The city looked at several options for elections, including the Thomas College gymnasium, Champions Fitness Club and T&B Celebration Center, according to Dubois. Officials eliminated 14 other places that were not appropriate for elections for lack of parking, size and other reasons.

Elections administration has changed dramatically over the years, according to Dubois.

“It is now an extremely technical, detailed, intense and highly scrutinized process,” she said. “The days of housewives working at the polls, bringing their homemade baked goods to share, while knitting and chatting with their friends and neighbors are a thing of the past. Workers now face a grueling 15 plus hour day, which is focused on production and accuracy. Honestly, it surprises me every year that the election workers are willing to come back.”

The building on Drummond Avenue the American Legion plans to buy in early October was most recently used for offices and a woodworking shop. Paradis said the legion used to hold beano games in its large space on the main floor of the College Avenue building, but there will be no need for that at the Drummond Avenue building.

“It will work out well for us because, first of all, it’s a smaller building so we won’t have as many expenses and there’s an outdoor area we can utilize,” he said. “We’re not going to have beano anymore because beano’s dying in the state. People would rather go to casinos than play beano. The majority of people playing beano are elderly and they are passing on and it’s hard to get the younger people to pick it up.”

He said that last year, 29 members died.

“We’ve been averaging between 37 and 42 a year,” he said, of member deaths. “A lot of members are still World War II, Korea, and Vietnam veterans are in their 70s.”

Prior to building the post home on College Avenue in 1959 and 1950, the legion was in a house on the corner of Silver and Spring streets where U.S. Cellular now is located, according to Paradis. After the house was torn down, a gas station was at the site, he said.

When the legion planned to move from that site and build a new home on College Avenue, legion officials approached the city and asked what residents wanted to see in a new building, according to Paradis.

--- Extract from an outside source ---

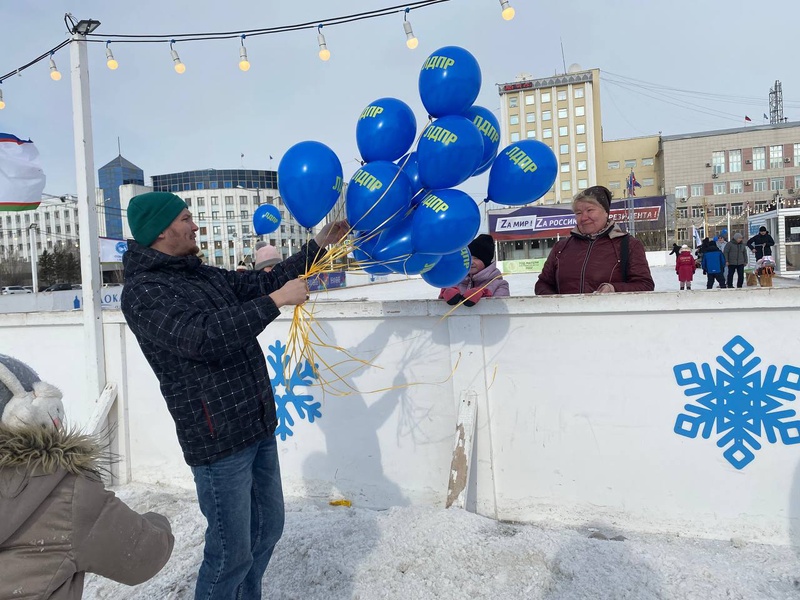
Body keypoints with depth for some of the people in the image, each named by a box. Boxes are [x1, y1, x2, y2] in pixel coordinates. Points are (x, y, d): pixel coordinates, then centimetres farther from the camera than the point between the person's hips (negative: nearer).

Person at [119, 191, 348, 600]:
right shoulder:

“They said they’d like to see a dance floor. That is why the building is so big and there’s a stage. Big bands came to play. Now people don’t do that anymore. It was built to give to the community and for our membership. Slowly, we bought buildings on the side of it, tore them down and enlarged the space for our parking area.”

Paradis, who is a former legion commander and has been a member about 41 years, said the College Avenue site has a lounge, meeting rooms and offices on the ground floor and the main floor was where people played beano and city elections were held. The legion hopes to do more outdoor activities, including concerts, at the Drummond Avenue site.

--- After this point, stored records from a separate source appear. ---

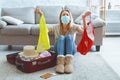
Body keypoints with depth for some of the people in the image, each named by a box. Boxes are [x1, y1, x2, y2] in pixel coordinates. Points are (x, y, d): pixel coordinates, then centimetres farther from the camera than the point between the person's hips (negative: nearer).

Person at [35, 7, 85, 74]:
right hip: (59, 49, 1)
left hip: (71, 49, 0)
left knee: (69, 37, -30)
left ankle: (69, 62, -45)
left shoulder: (73, 27, -1)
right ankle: (60, 62, -47)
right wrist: (41, 15, -18)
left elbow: (84, 32, -20)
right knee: (61, 37, -30)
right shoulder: (57, 27, 3)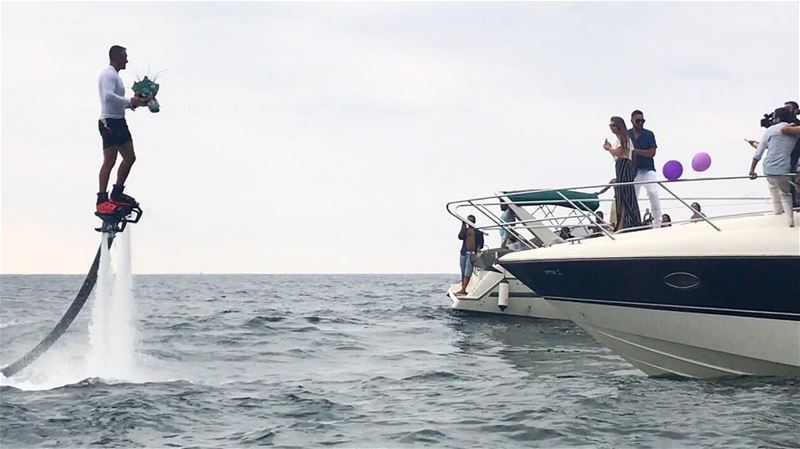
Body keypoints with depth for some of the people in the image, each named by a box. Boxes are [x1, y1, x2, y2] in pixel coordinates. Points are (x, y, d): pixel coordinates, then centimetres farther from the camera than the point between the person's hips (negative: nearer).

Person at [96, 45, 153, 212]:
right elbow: (108, 96, -28)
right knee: (110, 161, -11)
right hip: (109, 122, -10)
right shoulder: (108, 74, -13)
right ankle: (102, 199, -10)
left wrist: (134, 102, 13)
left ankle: (117, 193, 18)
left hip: (119, 122, 10)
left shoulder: (115, 75, 21)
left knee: (130, 158, 11)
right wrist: (130, 102, -23)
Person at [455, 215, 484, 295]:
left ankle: (462, 290, -20)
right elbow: (460, 237, -2)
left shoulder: (478, 231, 12)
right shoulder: (465, 230, 17)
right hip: (464, 253, 3)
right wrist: (463, 226, -4)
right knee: (463, 272, 4)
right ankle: (463, 290, 9)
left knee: (468, 272, -13)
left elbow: (481, 242, 8)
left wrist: (478, 248, -12)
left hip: (472, 253, -3)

The legion’s finance officer, Fred Berard, said Tuesday that legion members have been packing in preparation for the move to the Drummond Avenue building, which had three offices as well as a workshop.

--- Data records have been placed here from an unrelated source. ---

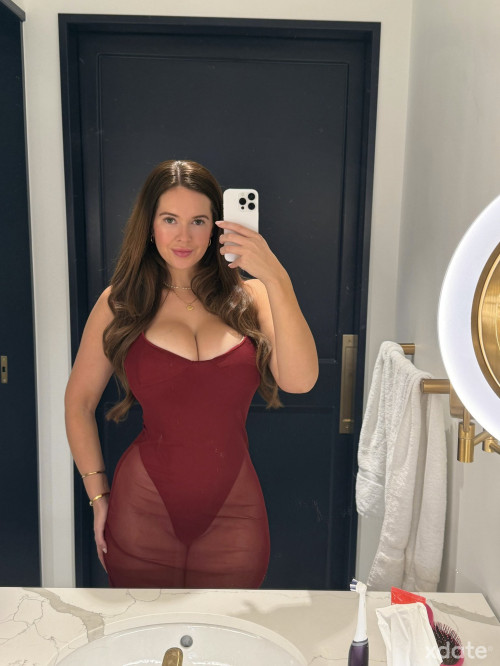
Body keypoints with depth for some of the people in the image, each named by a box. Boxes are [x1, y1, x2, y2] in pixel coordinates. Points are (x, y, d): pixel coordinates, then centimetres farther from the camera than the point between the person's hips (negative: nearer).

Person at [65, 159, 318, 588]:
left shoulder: (248, 298, -2)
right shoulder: (121, 303, -3)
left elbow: (300, 381, -17)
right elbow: (79, 401, 5)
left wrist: (275, 279, -24)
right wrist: (98, 495, 4)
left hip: (233, 516, 1)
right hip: (142, 513, 0)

The post plans to sell some of its tables and chairs to the city and some to private people, according to Paradis. Officials also plan to hold a yard sale in a few weeks as they will not move everything in the building to the new post home, he said.

Councilors Tuesday thanked Dubois for all her hard work in researching options for polling places.

Mayor Nick Isgro asked her if there might be a problem with some people accessing Thomas College because of the distance from downtown. She said people may vote by absentee ballot at City Hall for 30 days before an election and those needing transportation to the polls may contact her office.